1 Key Issue 1 Why Does Development Vary Among Countries?
Chapter 9 Development Key Issue 1 Why Does Development Vary Among Countries?

2 Economic Indicators of Development
The United Nations Human Development Index (HDI) identifies gross domestic product per capita (GDP) as its economic indicator of development. Other economic indicators that help to distinguish between levels of development include economic structure, worker productivity, access to raw materials, and availability of consumer goods. GDP is the value of all goods and services produced in a country, usually in a year.

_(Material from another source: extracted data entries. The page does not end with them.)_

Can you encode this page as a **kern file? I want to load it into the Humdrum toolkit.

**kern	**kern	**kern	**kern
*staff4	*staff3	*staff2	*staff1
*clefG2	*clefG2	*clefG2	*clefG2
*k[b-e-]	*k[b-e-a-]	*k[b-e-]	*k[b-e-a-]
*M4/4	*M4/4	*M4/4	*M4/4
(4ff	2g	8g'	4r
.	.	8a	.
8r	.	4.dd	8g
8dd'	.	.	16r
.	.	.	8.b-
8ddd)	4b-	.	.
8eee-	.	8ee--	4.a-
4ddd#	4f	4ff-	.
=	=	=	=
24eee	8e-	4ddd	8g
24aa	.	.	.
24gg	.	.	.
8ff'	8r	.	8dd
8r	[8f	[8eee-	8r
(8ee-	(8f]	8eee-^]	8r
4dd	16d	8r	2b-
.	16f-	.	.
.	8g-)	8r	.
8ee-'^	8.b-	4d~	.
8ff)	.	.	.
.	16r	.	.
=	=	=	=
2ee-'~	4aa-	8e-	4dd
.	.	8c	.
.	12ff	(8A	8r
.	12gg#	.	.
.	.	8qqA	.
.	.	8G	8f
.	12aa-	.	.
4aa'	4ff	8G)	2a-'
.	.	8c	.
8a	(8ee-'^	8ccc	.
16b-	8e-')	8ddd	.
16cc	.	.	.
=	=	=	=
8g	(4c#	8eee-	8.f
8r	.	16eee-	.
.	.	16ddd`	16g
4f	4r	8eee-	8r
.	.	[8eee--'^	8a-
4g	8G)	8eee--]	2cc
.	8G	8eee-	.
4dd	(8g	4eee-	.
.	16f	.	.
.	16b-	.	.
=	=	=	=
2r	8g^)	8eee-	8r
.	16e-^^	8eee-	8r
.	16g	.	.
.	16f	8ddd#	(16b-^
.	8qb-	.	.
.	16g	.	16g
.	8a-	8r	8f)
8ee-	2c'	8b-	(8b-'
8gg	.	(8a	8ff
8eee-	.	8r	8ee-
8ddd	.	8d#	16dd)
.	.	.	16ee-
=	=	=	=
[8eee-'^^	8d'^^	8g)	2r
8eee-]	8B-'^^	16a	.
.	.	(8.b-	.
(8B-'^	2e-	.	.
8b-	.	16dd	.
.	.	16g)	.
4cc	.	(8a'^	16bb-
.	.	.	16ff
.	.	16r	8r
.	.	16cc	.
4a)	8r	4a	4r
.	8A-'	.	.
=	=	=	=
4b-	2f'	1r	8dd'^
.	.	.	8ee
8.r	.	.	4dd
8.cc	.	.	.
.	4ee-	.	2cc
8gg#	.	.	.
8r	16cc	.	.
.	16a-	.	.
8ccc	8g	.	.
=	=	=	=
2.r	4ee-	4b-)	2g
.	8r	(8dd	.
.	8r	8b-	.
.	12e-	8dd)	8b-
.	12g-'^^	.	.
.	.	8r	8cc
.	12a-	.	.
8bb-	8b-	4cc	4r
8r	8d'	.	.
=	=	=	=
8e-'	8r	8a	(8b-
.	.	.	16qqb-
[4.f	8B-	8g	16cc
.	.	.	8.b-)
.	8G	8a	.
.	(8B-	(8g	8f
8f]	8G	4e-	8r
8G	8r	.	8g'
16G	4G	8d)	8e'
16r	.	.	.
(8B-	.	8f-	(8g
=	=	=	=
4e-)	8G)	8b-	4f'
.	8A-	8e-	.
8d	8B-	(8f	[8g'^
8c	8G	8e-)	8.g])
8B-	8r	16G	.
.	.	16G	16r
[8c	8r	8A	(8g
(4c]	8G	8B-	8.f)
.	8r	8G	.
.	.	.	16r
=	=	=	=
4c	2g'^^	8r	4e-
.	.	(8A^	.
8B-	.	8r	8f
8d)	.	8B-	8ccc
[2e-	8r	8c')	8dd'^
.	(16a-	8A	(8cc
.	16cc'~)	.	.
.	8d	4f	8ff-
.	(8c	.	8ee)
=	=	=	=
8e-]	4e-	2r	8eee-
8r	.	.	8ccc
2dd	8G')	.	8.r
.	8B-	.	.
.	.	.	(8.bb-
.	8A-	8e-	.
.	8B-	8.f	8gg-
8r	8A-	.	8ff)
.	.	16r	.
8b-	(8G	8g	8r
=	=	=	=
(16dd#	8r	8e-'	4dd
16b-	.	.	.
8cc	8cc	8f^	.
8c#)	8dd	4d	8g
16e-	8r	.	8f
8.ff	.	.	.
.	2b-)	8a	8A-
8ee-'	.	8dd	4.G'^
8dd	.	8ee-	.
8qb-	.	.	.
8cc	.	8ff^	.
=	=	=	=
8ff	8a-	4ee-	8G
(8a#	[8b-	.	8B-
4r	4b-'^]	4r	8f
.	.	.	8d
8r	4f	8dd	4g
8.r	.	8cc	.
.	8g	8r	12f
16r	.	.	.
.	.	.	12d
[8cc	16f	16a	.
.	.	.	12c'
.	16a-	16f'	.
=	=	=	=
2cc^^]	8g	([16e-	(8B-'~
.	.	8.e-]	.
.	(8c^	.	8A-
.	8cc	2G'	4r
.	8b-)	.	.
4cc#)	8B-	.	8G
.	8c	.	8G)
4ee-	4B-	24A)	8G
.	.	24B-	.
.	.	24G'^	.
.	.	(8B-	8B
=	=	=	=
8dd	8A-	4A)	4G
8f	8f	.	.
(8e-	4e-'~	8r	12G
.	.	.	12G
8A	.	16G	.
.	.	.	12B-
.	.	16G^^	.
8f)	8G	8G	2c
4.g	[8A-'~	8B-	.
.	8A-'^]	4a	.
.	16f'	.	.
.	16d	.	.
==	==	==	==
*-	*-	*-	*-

3 Types of Jobs The percentage of workers in the different sectors of the economy will help to show the level of development of a country. Workers in the primary sector of the economy extract materials from the Earth, usually through agriculture. This sector of the economy still employs the highest percentage of workers in LDCs whereas in MDCs it is a very low percentage. The secondary sector is the industrial sector of the economy, and the tertiary sector is the service sector of the economy.

4 Productivity Productivity is the value of a particular product compared to the amount of labor needed to make it. It can be measured by the value added per worker, which in manufacturing is the gross value of the product minus the costs of raw materials and energy. Productivity is much higher in MDCs because of higher technology and capital intensive industries. Production in LDCs is still very labor intensive.

5 Raw Materials Development requires access to raw materials, although some developed countries such as Japan, Singapore, and Switzerland lack significant resources; some developing countries such as those in Sub-Saharan Africa have significant raw materials. Development also requires energy to fuel industry and transform raw materials into finished products.

6 Consumer Goods Countries that produce more quality nonessential consumer goods are able to promote expansion of industry and the generation of additional wealth. Consumer goods such as automobiles, telephones, and televisions are very accessible to many people in MDCs but only to the few who are wealthy in LDCs.

7 Social Indicators of Development
Education and health are key social indicators of development. High levels of development are associated with high levels of education. The quality of education is typically measured by student/teacher ratio and literacy rates. The literacy rate is the percentage of a country’s population who can read and write. Literacy rates in MDCs usually exceed 98%, whereas many LDCs have rates that are below 60%. There are also huge differences between literacy rates for men and women in developing countries. People are also healthier in more developed countries because they have better nutrition and access to health care.

8 Demographic Indicators of Development
The U.N.’s HDI includes life expectancy as a measure of development. Other demographic indicators include infant mortality, natural increase, and crude birthrates. Life expectancy is a measure of health and welfare; some developed countries have life expectancies that are twice as high as developing countries. Infant mortality rates speak to levels of health care in a country. Rates of natural increase are much higher in LDCs and force them to allocate increasing percentages of their GDPs to care for a rapidly expanding population. Developing countries have higher rates of natural increase because they have higher crude birthrates. One has to be careful when looking at crude death rates to help measure levels of development for two reasons. Firstly, the diffusion of medical technology from MDCs to LDCs has reduced death rates in less developed countries. Secondly the high crude death rates of some MDCs are a reflection of their higher percentages of elderly and lower percentages of children.